Ce n’est pas le Bernabeu ou la Camp Nou, mais c’est mieux encore: vous pouvez faire un sondage autour de vous, les Meknassis (ou M’kansa, comme ils aiment se faire appeler) vous diront que le stade d’honneur est le plus beau au monde. Et ils ont raison, surtout quand le club local, le CODM (prononcez «Codém»), gagne un match couperet.
Le CODM a longtemps végété dans les divisions inférieures du football marocain. Soudain, il s’est réveillé. En deux saisons, il a effectué deux montées express: de la 3ème division à la 2ème, puis en élite, la fameuse Botola. Ce retour en lumière rend les M’kansa littéralement fous. Ils font de l’objectif maintien une question de vie ou de mort. Ils sont comme ce brave homme qui a fait de la prison par accident: il est prêt à tout sauf à y retourner. Tout sauf ça, mon frère.
Pour ne pas retourner à l’étage inférieur, ils doivent gagner des matchs. Comme le début de saison a été décevant, ils ont viré leur coach et l’ont remplacé, comme l’annonce fièrement le speaker du stade, par le «Haj Abdellatif Jrindou», un ancien footballeur reconverti en entraineur très bon, et surtout très pieux. On dit qu’il est réglé comme une horloge suisse : de la mosquée au stade et du stade à la mosquée.

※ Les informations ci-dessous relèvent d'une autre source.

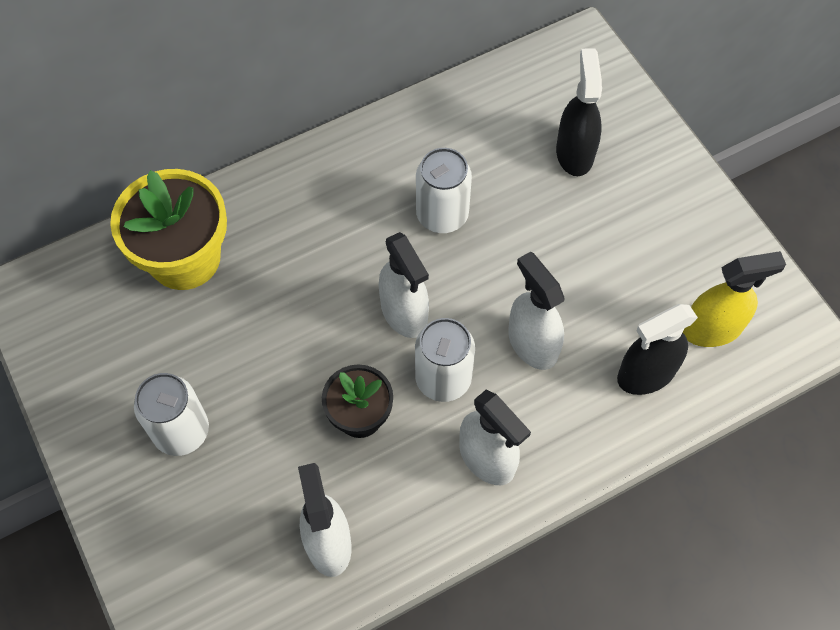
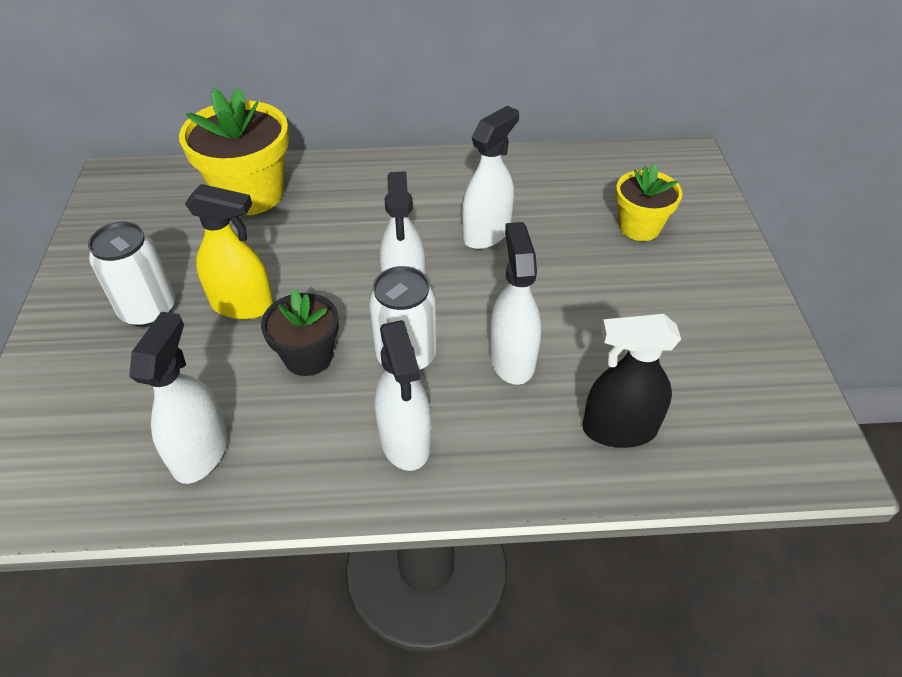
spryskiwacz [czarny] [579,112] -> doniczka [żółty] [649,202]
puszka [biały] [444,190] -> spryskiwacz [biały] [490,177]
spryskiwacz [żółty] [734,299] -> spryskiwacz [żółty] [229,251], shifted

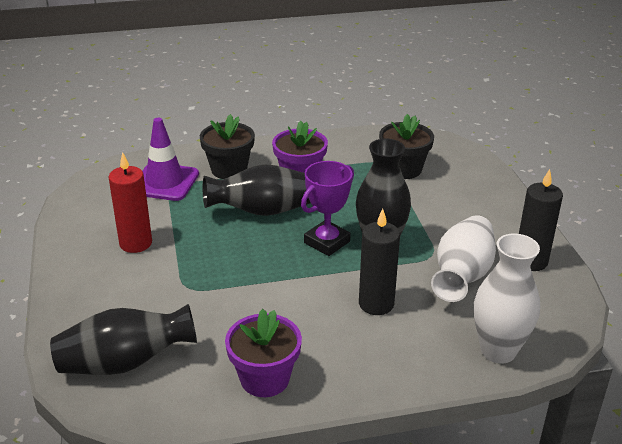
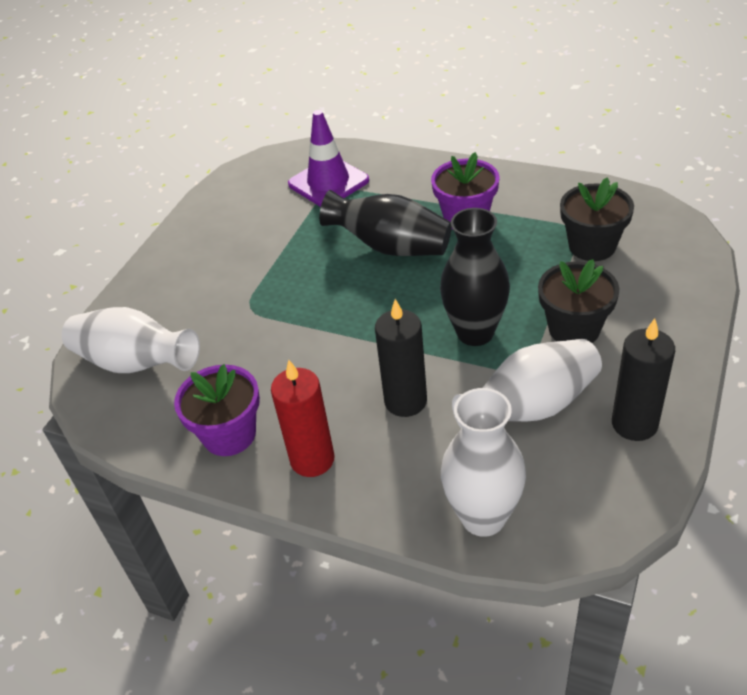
doniczka [czarny] [227,146] -> doniczka [czarny] [579,301], shifted
świeca [czerwony] [130,202] -> świeca [czerwony] [303,418], shifted
puchar [fioletowy] [327,208] -> none
wazon [czarny] [123,339] -> wazon [biały] [131,340]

Aujourd’hui, c’est le premier match officiel de Haj Jrindou avec le CODM. En face, c’est l’IRT, le club de Tanger, un concurrent direct pour la course au maintien. C’est un match à six points, selon la formule consacrée. Le petit stade est plein comme un œuf. Les ultras du Codém changent de tifo comme les invitées changent de tenue pendant un mariage. Ils sont déchainés, inarrêtables. En face, un groupe de fans venus de Tanger, avec le sigle de l’IRT frappé de la figure d’Ibn Battouta, tambourinent et chantent à la gloire de la ville du «Boughaz».
Finalement, le spectacle est plus dans ces gradins multicolores, enflammés, que sur l’aire de jeu. Le match est serré, fermé, pour ne pas dire terne. À la mi-temps, le score est nul et vierge et les M’kansa, qui doivent absolument gagner ce match, ont désormais peur de le perdre.

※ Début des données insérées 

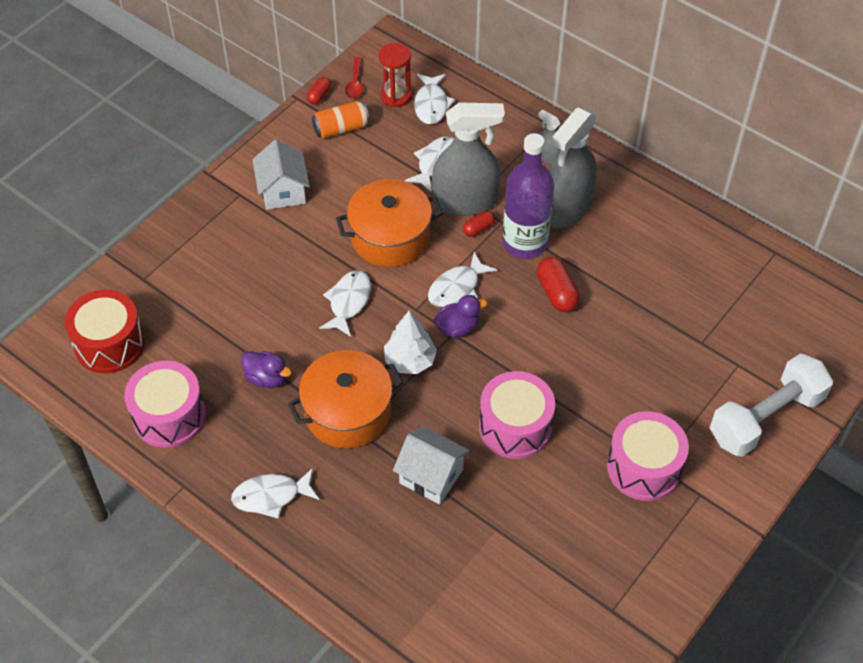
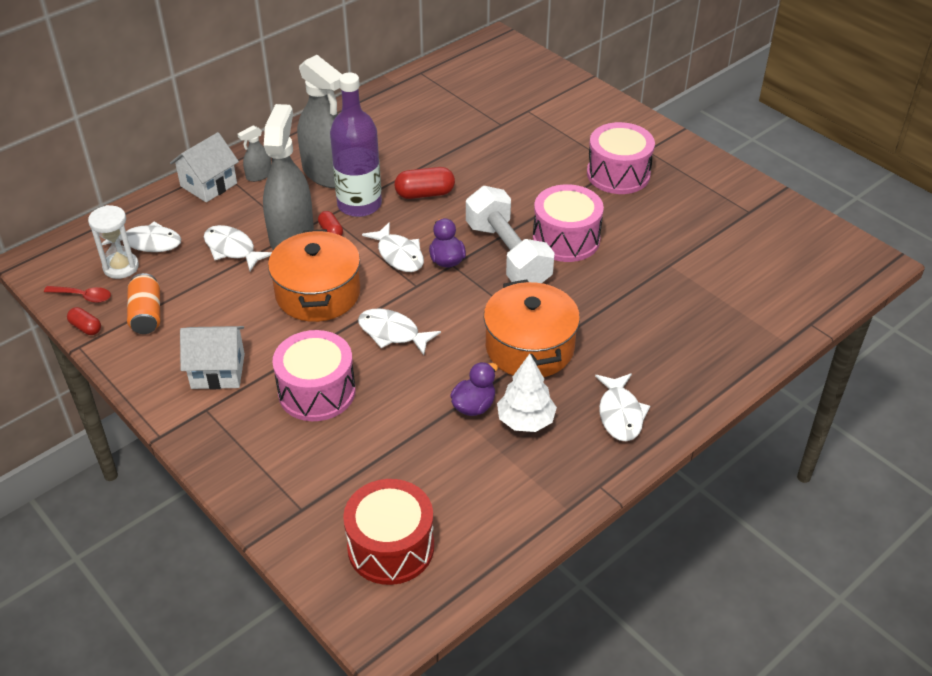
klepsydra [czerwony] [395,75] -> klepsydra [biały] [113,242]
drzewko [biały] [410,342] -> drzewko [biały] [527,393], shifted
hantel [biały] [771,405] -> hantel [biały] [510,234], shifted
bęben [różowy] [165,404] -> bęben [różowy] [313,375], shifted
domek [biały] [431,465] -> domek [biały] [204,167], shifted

À la pause, donc, un homme avec ses deux enfants circule dans les travées de la tribune d’honneur: «Un but, rien qu’un petit but, ya sidi rabbi amine!». La prière sera-t-elle exaucée?
La 2ème mi-temps sera une copie conforme de la 1ère: sans éclat. Haj Jrindou longe nerveusement la ligne de touche et lève parfois la tête, comme pour implorer le ciel de lui venir en aide. Quand les solutions techniques manquent, il reste la prière. Et cela marche! À quelques minutes du terme, et au bout d’une action anodine, le ballon trouve le moyen de terminer sa course dans les filets tangérois. Inutile de vous décrire le spectacle. Le but fait l’effet d’une bombe.
Rien que pour ce moment de joie et de partage absolument exceptionnel, il fallait se déplacer à Meknès. Les congratulations tombent de partout. Les M’kansa sont au bord des larmes, pour ne pas dire de la crise cardiaque. Mais il faut tenir encore quelques minutes, prier, serrer les fesses à chaque début de tentative tangéroise…
Au bout, bien sûr, il y a la victoire, les trois points. À ce moment-là, celui du coup de sifflet final, tu comprends que c’est la chose la plus importante au monde. Ça vaut un voyage en première classe à Disneyland, le paradis de l’enfance. Carrément, mon frère. Et merci Meknès!